On the evening of July 4, 1986, Detective Vivino, a Philadelphia police officer participating in an investigation of a man by the name of Frank Aiello, received a telephone call at home from an informant who told Vivino that Aiello had given a suitcase containing a number of pounds of methamphetamine to Calisto for safekeeping at Calisto's residence. The informant also provided some information about when and where this transaction had taken place. Later that evening, Vivino called Agent Dougherty, a Pennsylvania Crime Commission officer with whom Vivino had worked in the past and who was also involved in the Aiello investigation, and passed this information along to him. Vivino's reason for relaying the information to Dougherty in this way was his belief that it would aid Dougherty in his investigation of Aiello. In order to protect his informant from retaliation by those involved in the drug dealing, Vivino requested that Dougherty not reveal that Vivino was the source of the information; Vivino believed that if he were identified, his informant could be as well. Dougherty asked Vivino if the informant was reliable, and was assured that this was the case. Vivino testified at the suppression hearing that his belief in the truthfulness of the information secured from his source was based on several past contacts in which information supplied by the informant had proved to be reliable.


On the following Monday, July 7, 1986, Agent Dougherty shared the information about Calisto with Agent Gilbride of the Drug Enforcement Agency, with whom Dougherty was working on the Aiello investigation. Dougherty asked Gilbride to preserve the anonymity of the Pennsylvania Crime Commission in using the information in order to prevent news of the Commission's interest in Aiello from leaking out.
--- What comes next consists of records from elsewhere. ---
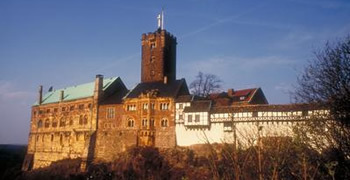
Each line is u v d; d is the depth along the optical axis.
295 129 13.00
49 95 118.69
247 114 68.38
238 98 83.62
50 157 105.50
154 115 82.56
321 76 18.12
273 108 66.00
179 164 70.88
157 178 69.06
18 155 150.88
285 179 10.88
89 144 89.62
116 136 87.31
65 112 103.50
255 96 83.75
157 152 78.31
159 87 87.69
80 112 98.06
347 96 15.94
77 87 109.69
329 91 17.30
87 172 81.50
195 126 75.31
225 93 89.12
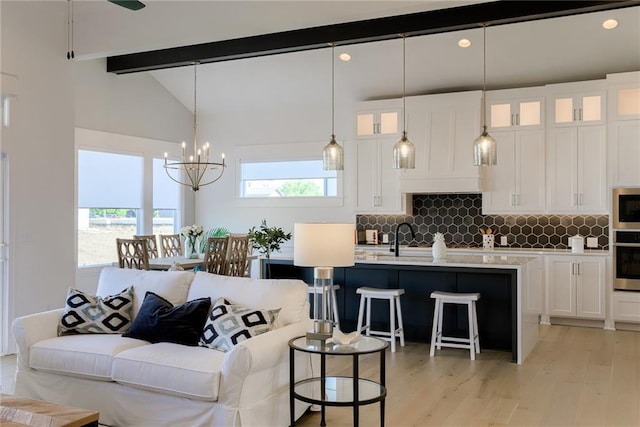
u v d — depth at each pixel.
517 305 5.04
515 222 7.61
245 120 8.97
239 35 5.43
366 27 5.93
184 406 3.27
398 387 4.31
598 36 6.30
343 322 6.16
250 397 3.15
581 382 4.45
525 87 7.29
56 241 5.93
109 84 7.64
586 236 7.24
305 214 8.55
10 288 5.46
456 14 5.52
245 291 3.89
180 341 3.67
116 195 7.80
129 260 6.10
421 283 5.80
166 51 7.12
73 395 3.71
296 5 5.12
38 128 5.75
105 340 3.78
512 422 3.59
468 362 5.05
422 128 7.52
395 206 7.74
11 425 2.55
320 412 3.80
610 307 6.55
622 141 6.55
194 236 7.02
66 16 6.07
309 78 7.88
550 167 6.98
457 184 7.32
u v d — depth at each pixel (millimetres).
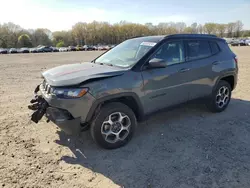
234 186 2643
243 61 15750
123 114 3535
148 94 3695
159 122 4555
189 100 4375
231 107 5410
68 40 101438
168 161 3178
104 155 3371
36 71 12922
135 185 2703
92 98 3166
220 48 4961
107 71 3424
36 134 4066
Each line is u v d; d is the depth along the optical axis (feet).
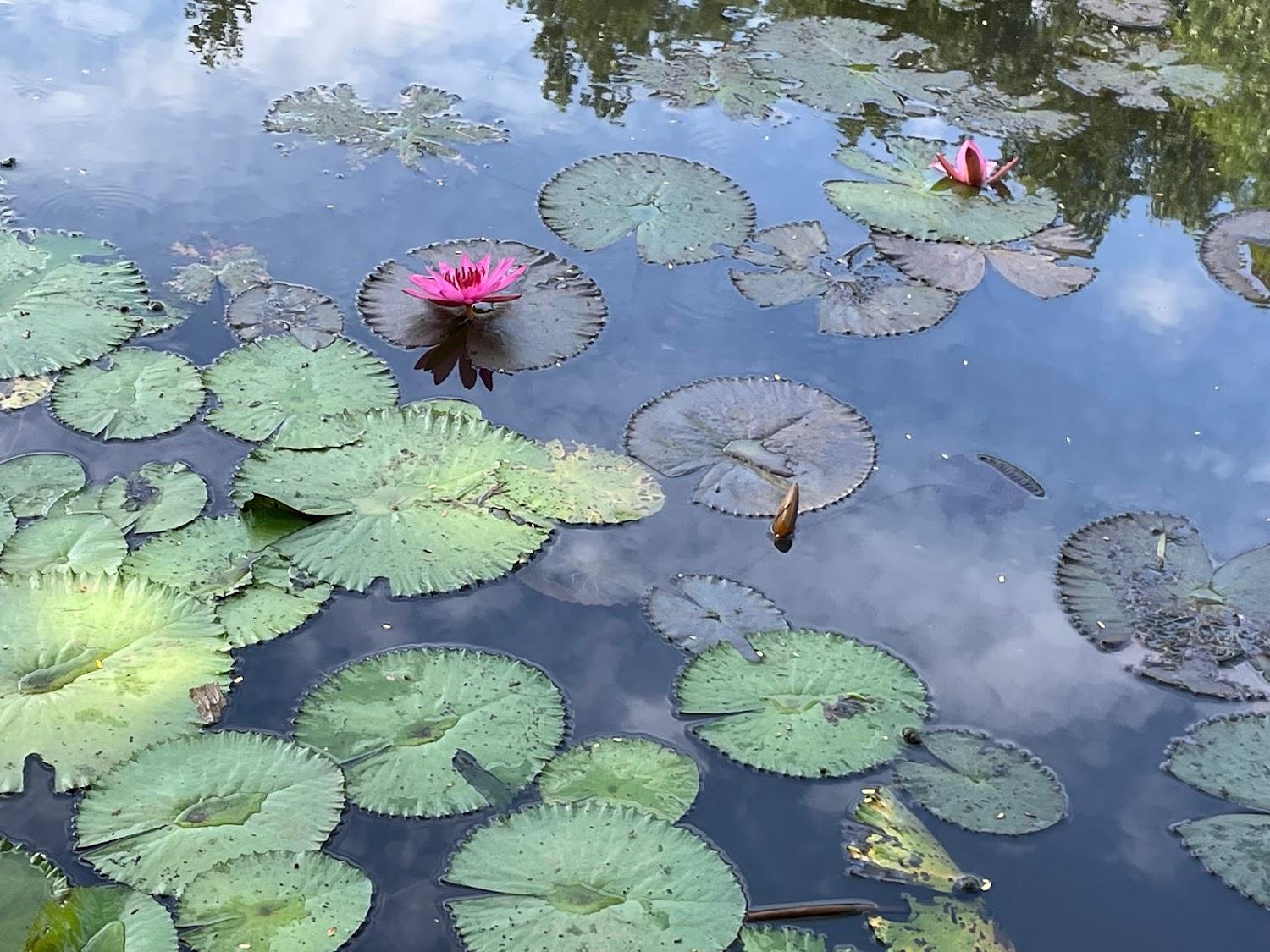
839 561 7.94
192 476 7.98
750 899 5.81
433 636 7.07
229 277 9.96
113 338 9.14
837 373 9.66
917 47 15.17
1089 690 7.20
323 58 13.83
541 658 6.99
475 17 15.15
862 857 6.06
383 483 8.04
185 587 7.16
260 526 7.66
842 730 6.70
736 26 15.44
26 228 10.31
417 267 10.28
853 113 13.62
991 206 12.05
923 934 5.71
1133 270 11.35
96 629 6.82
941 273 10.96
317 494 7.88
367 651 6.93
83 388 8.64
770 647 7.17
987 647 7.41
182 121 12.29
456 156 12.08
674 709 6.75
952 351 10.05
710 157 12.55
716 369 9.51
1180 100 14.44
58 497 7.70
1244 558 8.14
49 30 13.82
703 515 8.14
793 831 6.16
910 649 7.36
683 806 6.20
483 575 7.48
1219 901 6.03
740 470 8.54
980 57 15.12
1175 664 7.39
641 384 9.27
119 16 14.29
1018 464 8.92
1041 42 15.64
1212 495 8.77
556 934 5.52
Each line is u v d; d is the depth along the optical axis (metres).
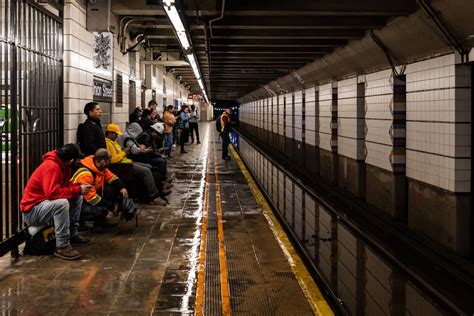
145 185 8.23
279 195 10.51
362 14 6.19
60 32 6.33
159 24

Gilbride inquired of Dougherty whether the source of the information could be relied on, and Dougherty told Gilbride that the source was indeed reliable. Gilbride was not aware at that time that Dougherty's immediate source was another law enforcement officer, and Gilbride did not ask who the source was.


Later that day, Agent Gilbride called Pennsylvania State Trooper Weniger, with whom he had worked in the past, and informed him of the reported Aiello-Calisto transaction. Gilbride told Weniger that the information came from a "confidential source", and that this source had given Gilbride true and reliable drug information in the past. In making these statements, Gilbride was attempting to keep secret the involvement of the Pennsylvania Crime Commission in the investigation of Aiello, as he had been requested to do by Agent Dougherty. Gilbride also informed Weniger that Aiello was entered into the DEA's Narcotic and Dangerous Drug Information System, NADDIS, as a methamphetamine manufacturer.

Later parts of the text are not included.